→ **Aim of the task**
Below is a forum thread about trouble at work. Copy everything in it from "IPokeBadgers Wed 18-Jan-17" down to "be job hunting.", word for word.

But how do I do this when my colleagues are behaving like this? I'm looking for other jobs but I can't afford to take a job paying less than my (resasonably well paid) role that I actually enjoy.

IPokeBadgers Wed 18-Jan-17 12:22:36

It's so hard isn't it! I am going through a shit time at work too and find it hard not to take the crap personally. No good advice but just wanted to say you are not alone! Hopefully someone will come back with more meaningful advice.

Chippednailvarnishing Wed 18-Jan-17 12:25:20

So you get all the management shit but none of the perks?

Fuck that, I'd be job hunting.

mumofthemonsters808 Wed 18-Jan-17 13:02:23

Could you request management development training ?, this would at least enable you to adapt your style to suit the team you are responsible for.It would also look good on your CV.

I would not let him get away with telling me I took things too personal, it's too much of a blanket term, I'd want specific examples of how I could of handled things differently and a discussion about whether I needed support in handling constructive criticism.Providing feedback and recognition for your work and providing you with ownership for successful projects is also part of his management role.

It all sounds dire, I'd ask to return to my old job role or I'd be filling in job application forms rapidly.

→ **Extracted entries**
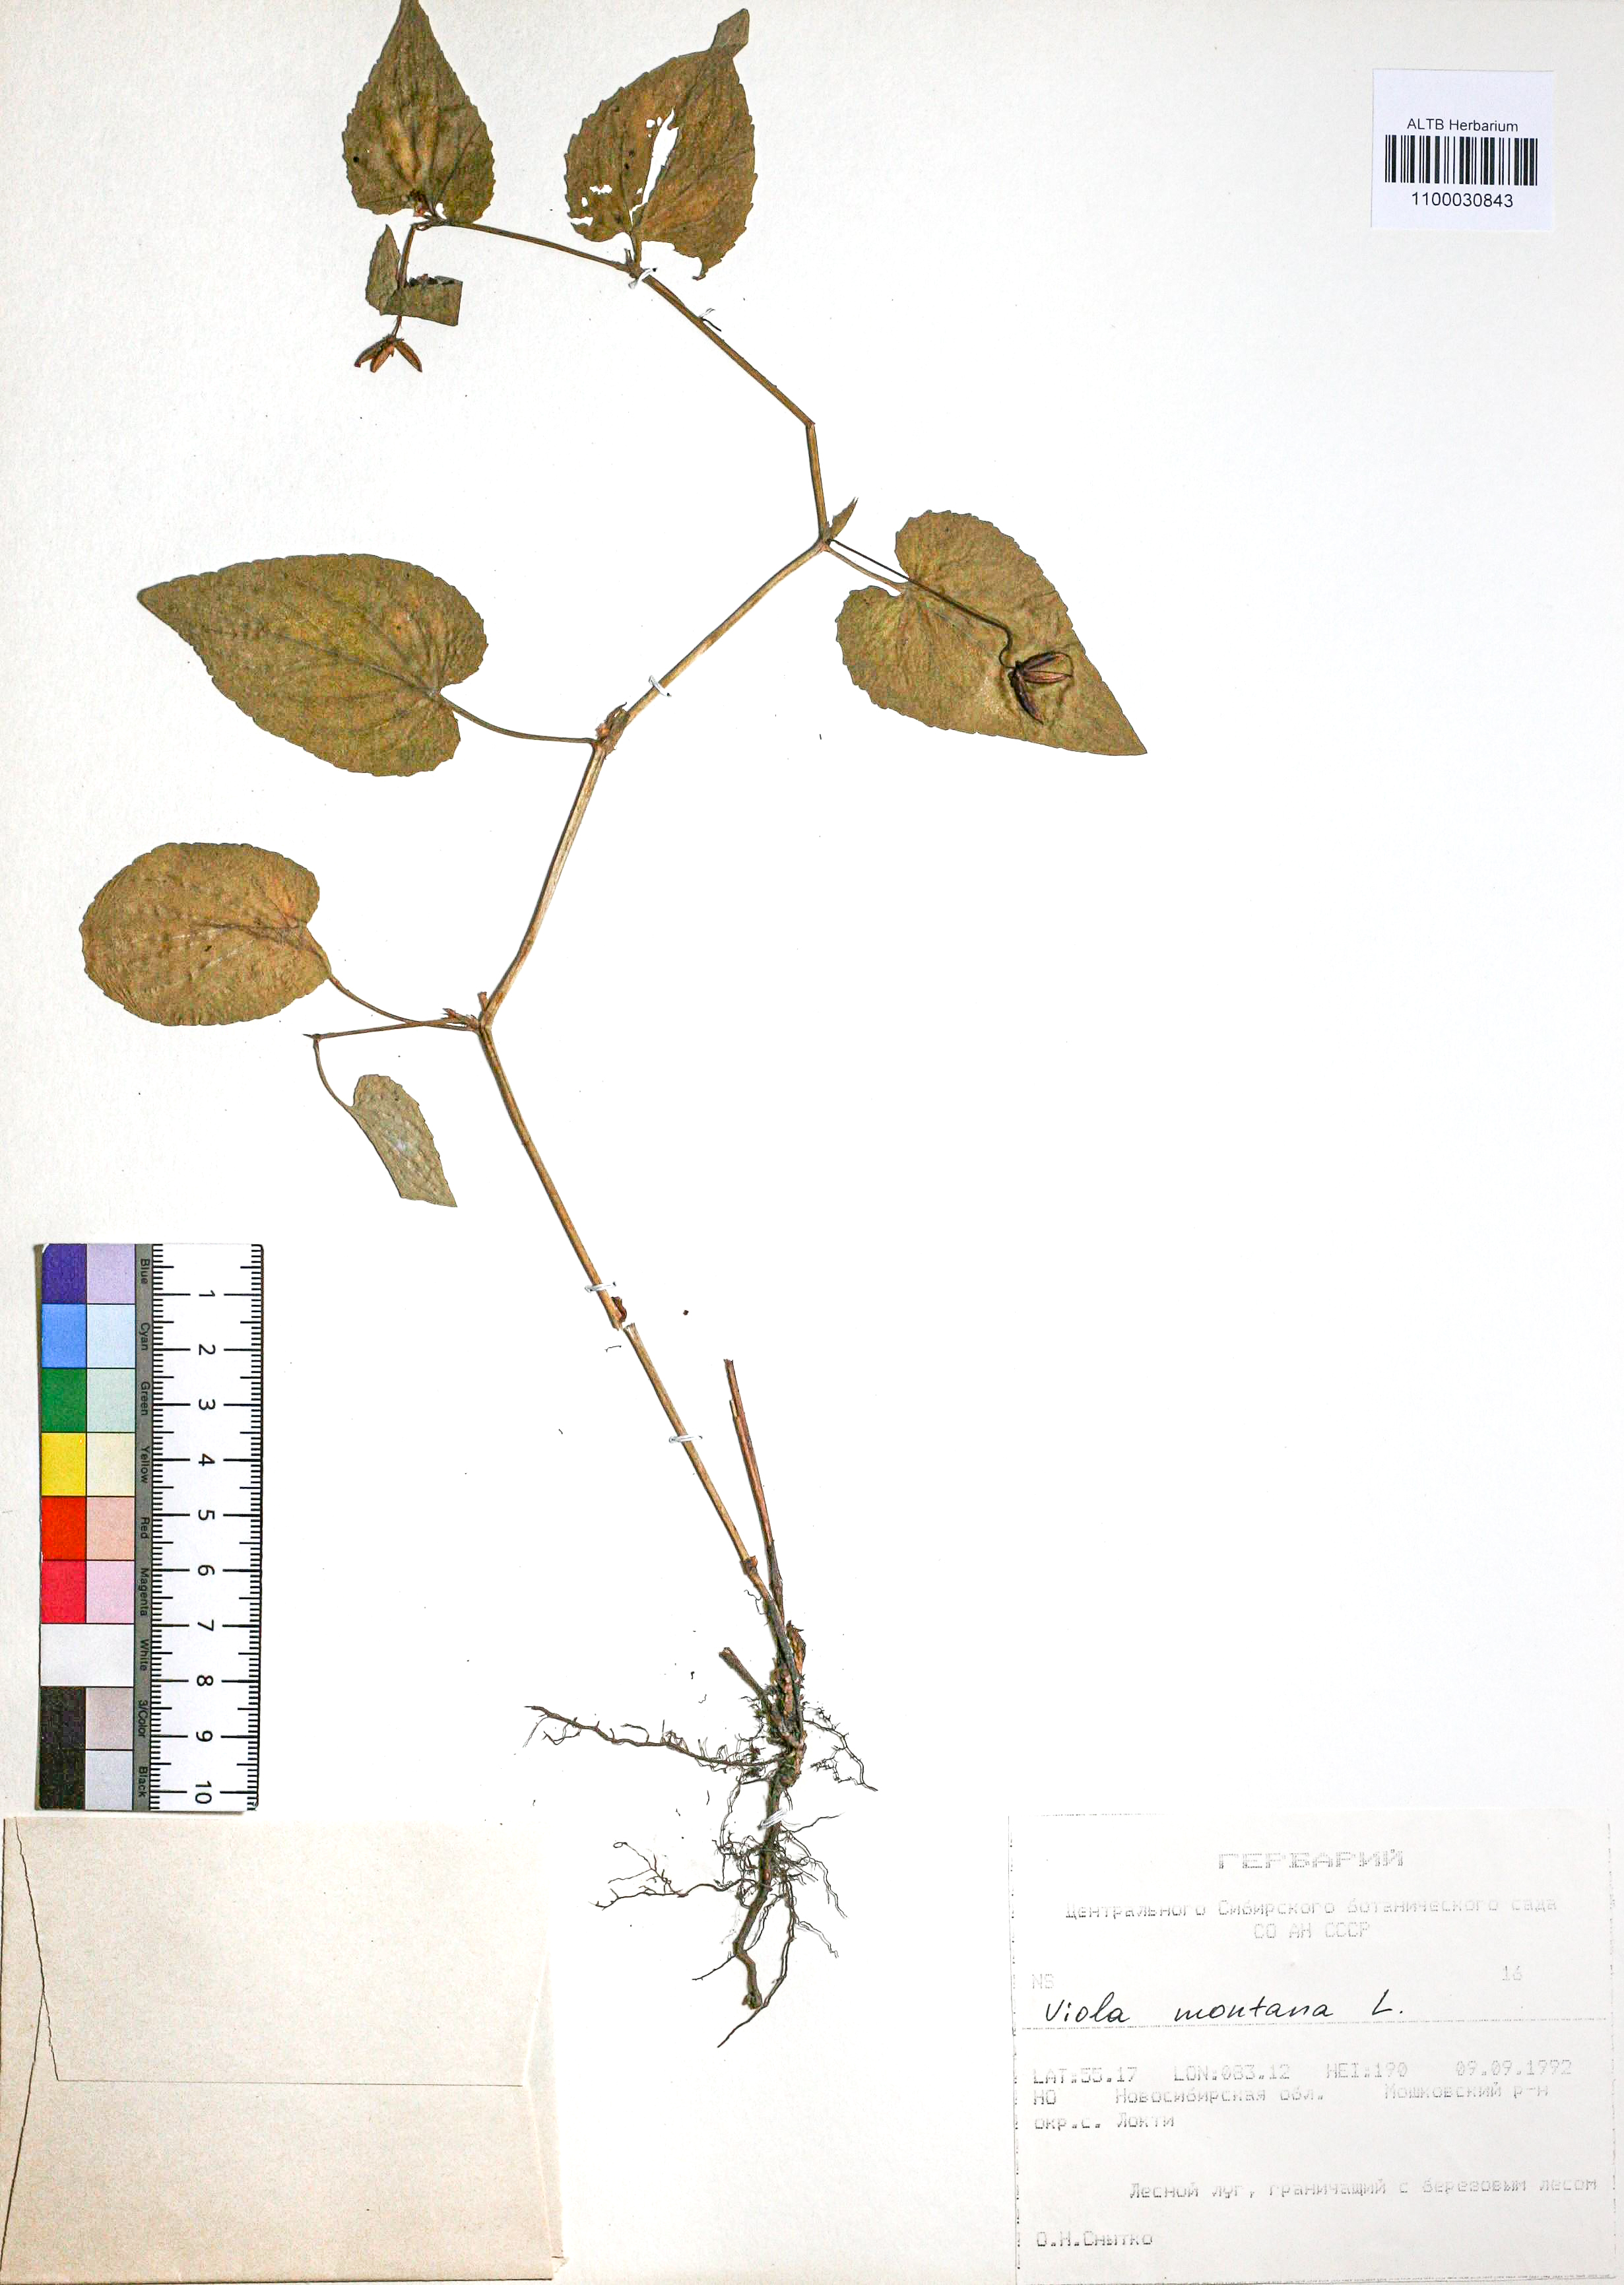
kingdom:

...

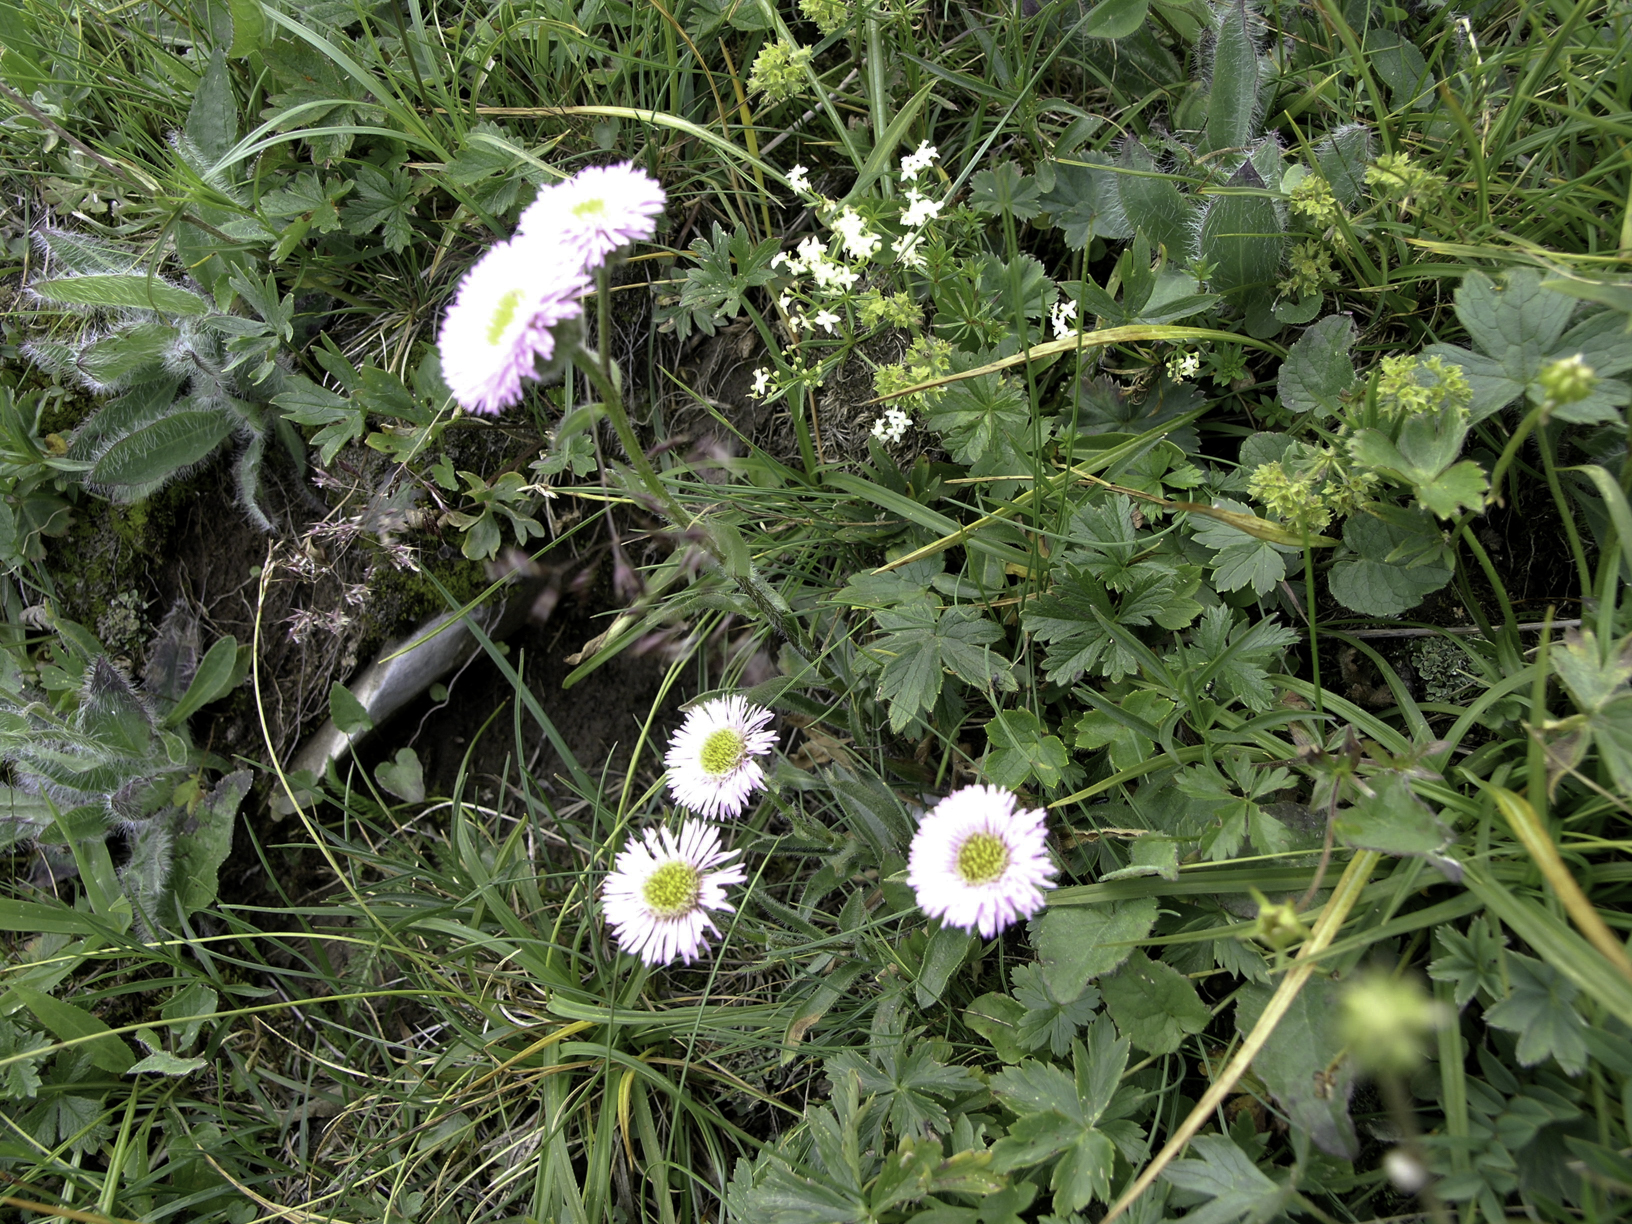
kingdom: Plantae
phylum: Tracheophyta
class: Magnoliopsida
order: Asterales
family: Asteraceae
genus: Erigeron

* * *

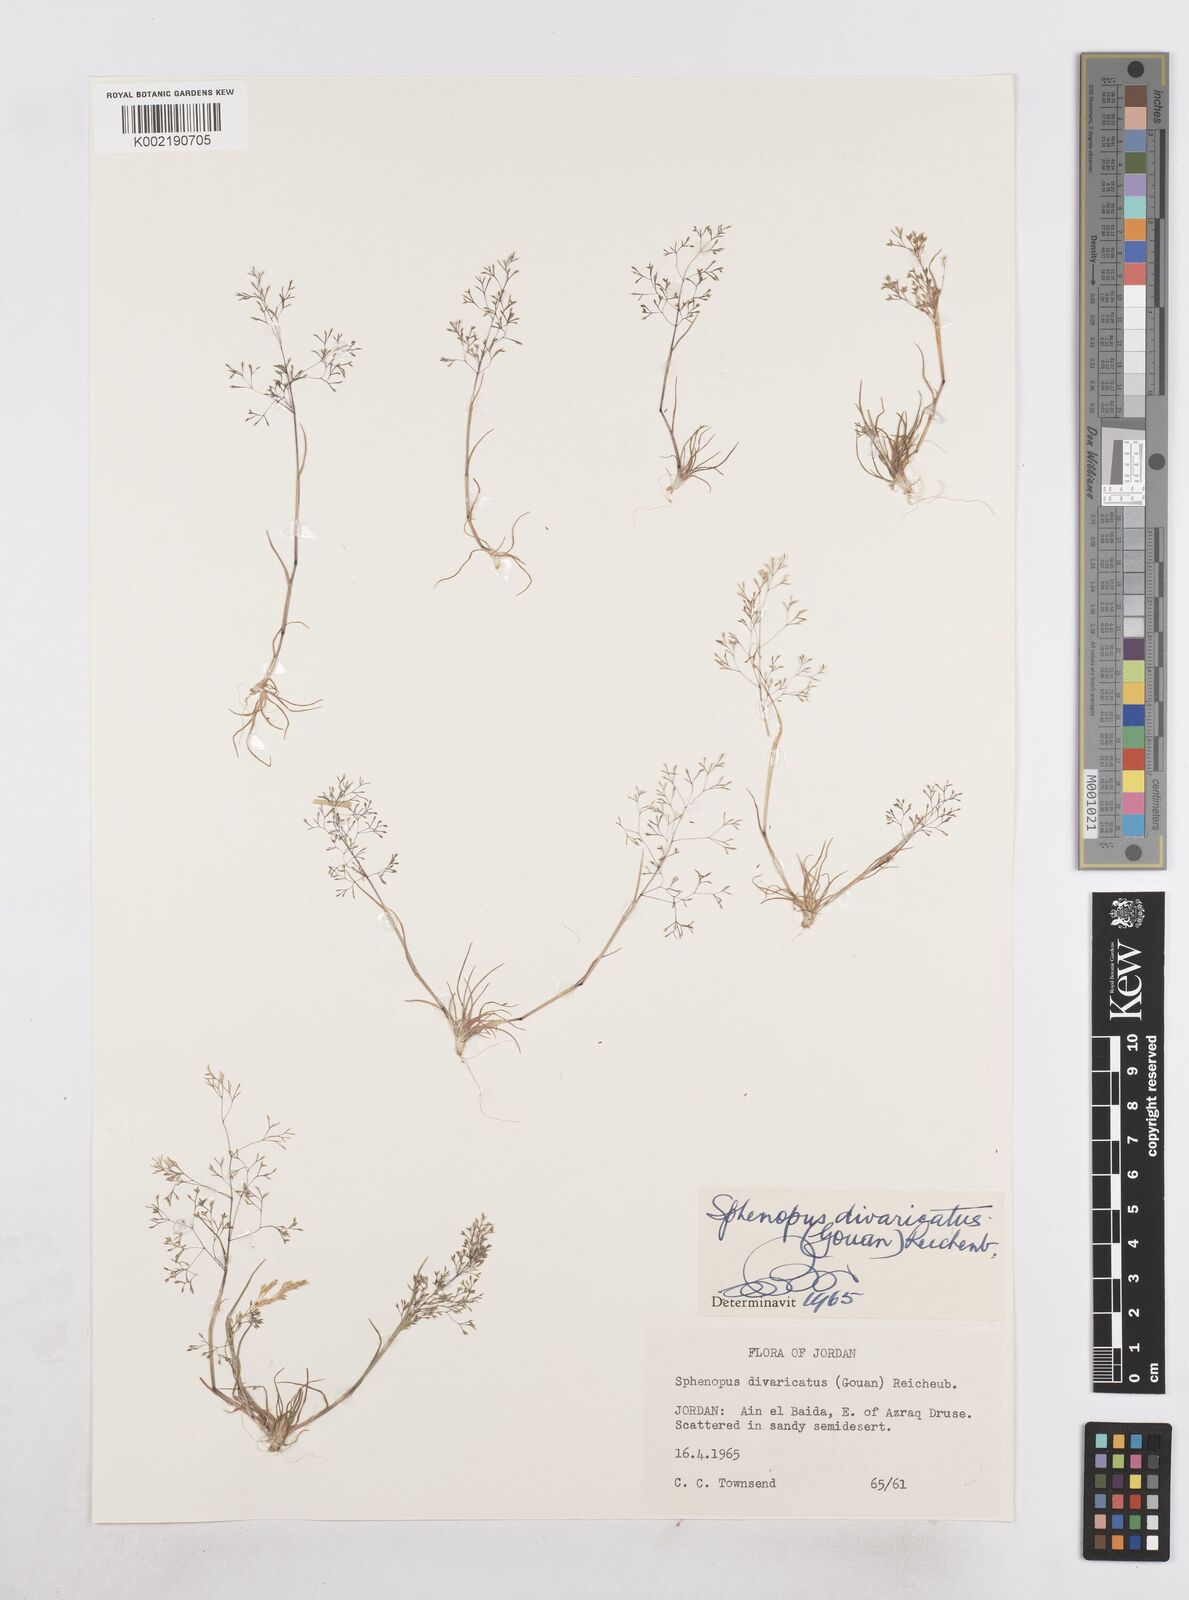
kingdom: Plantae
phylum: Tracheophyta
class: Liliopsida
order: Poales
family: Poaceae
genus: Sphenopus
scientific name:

→ **Task result**
IPokeBadgers Wed 18-Jan-17 12:22:36

It's so hard isn't it! I am going through a shit time at work too and find it hard not to take the crap personally. No good advice but just wanted to say you are not alone! Hopefully someone will come back with more meaningful advice.

Chippednailvarnishing Wed 18-Jan-17 12:25:20

So you get all the management shit but none of the perks?

Fuck that, I'd be job hunting.